Excerpted text:
--- START ---

On 29 September, Prime Minister Boris Johnson announced a Lifetime Skills Guarantee offering free advanced technical courses for adults who do not have an A level or equivalent qualification, and a flexible lifelong loan entitlement to four years of higher education.
This follows close on the heels of a government announcement on 14 July of plans to fill the “missing middle” in the English skills system, through reform of higher technical education (HTE) — technical programmes at level 4 and 5 in the qualifications framework. These proposals represent a welcome attempt to revive a potentially very valuable sector of the education and skills system, linked to a necessary emphasis on the central role of employers in recognising and supporting HTE qualifications.
In a newly published report (Beyond the missing middle – developing higher technical education), supported by the Gatsby Charitable Foundation, I draw on international experience to suggest some key features of quality HTE programmes that might underpin the revival of HTE in England. These features include attention to work placements, effective modularisation, and consolidation in a limited number of qualifications. But one over-arching theme is a focus on adult learners. This group of learners represent both a big challenge and a huge opportunity.

--- END ---

Recorded data:
--- START ---

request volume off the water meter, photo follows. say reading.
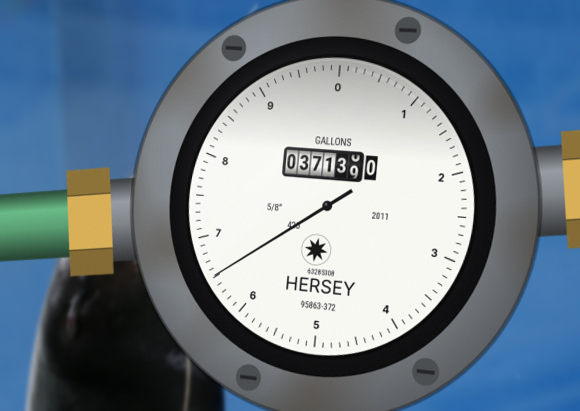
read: 371386.5 gal
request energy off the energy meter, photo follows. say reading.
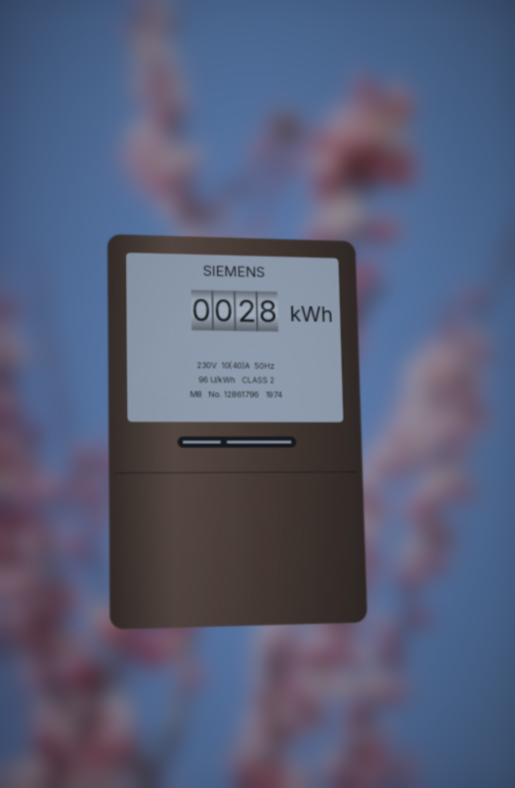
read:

--- END ---

Task list:
a – Answer these questions about the higher technical education passage:
(i) On what date did Boris Johnson announce the Lifetime Skills Guarantee?
(ii) At which levels of the qualifications framework do higher technical education programmes sit?
(iii) Which organization supported the newly published report?
b – Please repeat a section of the higher technical education passage word for word, beginning at the words "In a newly published" and stopping after "a huge opportunity.".
c – Write the next part of the higher technical education passage, picking up after its last sentence.
The listing comes from a separate source.

Exercise answers:
a –
(i) 29 September
(ii) Level 4 and 5
(iii) The Gatsby Charitable Foundation

b –
In a newly published report (Beyond the missing middle – developing higher technical education), supported by the Gatsby Charitable Foundation, I draw on international experience to suggest some key features of quality HTE programmes that might underpin the revival of HTE in England. These features include attention to work placements, effective modularisation, and consolidation in a limited number of qualifications. But one over-arching theme is a focus on adult learners. This group of learners represent both a big challenge and a huge opportunity.

c –
Why the challenge? Compared to young school-leavers, adult learners have complicated and diverse learning needs. Some will have extensive work experience in relevant fields. Many will want to study flexibly and part-time to fit around work and home responsibilities. Others still may want to reskill for a completely new profession. So a one-size-fits-all approach will not work.
Flexible by nature
So how can HTE grasp this opportunity? Some of the answer lies in modularisation and flexible delivery, fitted around the busy and sometimes uncertain schedules of adults – Boris Johnson’s September speech referred to flexible loans to allow study to be spaced out across a lifetime, but there are other innovations that could be designed to make higher technical education adult-friendly.
For adults, recognition of prior learning is important, allowing experienced workers to obtain course exemptions, and access their target qualification quicker and at a lower cost in time and money. While these arrangements exist in England, and in other countries, they are often cumbersome in practice, with limited take-up, as for any individual to prove their prior learning can be complicated and resource-intensive for individual and provider alike.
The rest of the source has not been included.